= Marc Awodey =

American artist and poet

Marc Awodey (November 4, 1960 — October 13, 2012) was an American contemporary artist and poet.

== Work ==
His poetry collections include "Telegrams from the Psych Ward" (1999), "New York City; "Head to Head" Haiku (Paperback) The Minimal Press (2001); A Haibun Journey" (2003). and "Senryu and Nudes" (2008) from Kasini House Books. He also authored the collection of essays "Art and Machine: 95 theses" (2004) discussing his poetry vending machine project of the late 1990s. Awodey's paintings can be found in the Vermont State House collection and in many private collections throughout the United States. A prominent solo exhibition of his paintings was held in the lobby of the Vermont Supreme Court from January 13 through February 15, 2008.

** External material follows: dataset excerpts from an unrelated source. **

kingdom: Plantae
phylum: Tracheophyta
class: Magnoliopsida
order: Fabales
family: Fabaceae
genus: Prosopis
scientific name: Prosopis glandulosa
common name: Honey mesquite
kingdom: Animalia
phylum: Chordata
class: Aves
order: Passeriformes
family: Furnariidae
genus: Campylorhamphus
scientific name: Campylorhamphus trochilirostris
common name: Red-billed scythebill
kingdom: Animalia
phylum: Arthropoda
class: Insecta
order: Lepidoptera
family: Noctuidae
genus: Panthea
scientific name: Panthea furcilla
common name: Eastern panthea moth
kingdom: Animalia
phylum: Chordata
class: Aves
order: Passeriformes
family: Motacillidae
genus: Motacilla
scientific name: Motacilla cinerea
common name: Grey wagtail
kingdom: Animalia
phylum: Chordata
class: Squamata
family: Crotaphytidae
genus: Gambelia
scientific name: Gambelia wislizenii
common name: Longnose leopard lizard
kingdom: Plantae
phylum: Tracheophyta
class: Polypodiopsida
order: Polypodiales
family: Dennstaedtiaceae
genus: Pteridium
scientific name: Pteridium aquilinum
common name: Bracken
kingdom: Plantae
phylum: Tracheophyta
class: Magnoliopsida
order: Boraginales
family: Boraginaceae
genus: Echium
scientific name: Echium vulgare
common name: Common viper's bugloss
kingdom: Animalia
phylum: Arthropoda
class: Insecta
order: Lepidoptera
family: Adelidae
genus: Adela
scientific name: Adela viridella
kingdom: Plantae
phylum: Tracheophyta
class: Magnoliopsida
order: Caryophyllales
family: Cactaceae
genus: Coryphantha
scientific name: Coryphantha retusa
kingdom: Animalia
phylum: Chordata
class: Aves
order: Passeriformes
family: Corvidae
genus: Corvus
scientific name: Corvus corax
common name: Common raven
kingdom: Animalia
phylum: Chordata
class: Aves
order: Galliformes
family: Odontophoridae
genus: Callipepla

Awodey studied painting under George Earl Ortman at Cranbrook Academy of Art, and received an MFA from Cranbrook in 1984. He lived in Burlington, Vermont and served on the faculty of Burlington College Community College of Vermont, and Johnson State College. As an art critic, Awodey wrote over 500 reviews for Vermont's alternative weekly Seven Days. He also wrote for Art New England.

He was also one of the first Vermont Justices of the Peace to perform civil unions in 2000.

Following his untimely death, a memorial tribute featuring many prominent Vermont artists, poets, and musicians was held on November 2, 2012, in the Unitarian Universalist Church in Burlington, Vermont, where his last remains are interred.

== Personal life ==
Awodey was the brother of mathematician Steve Awodey.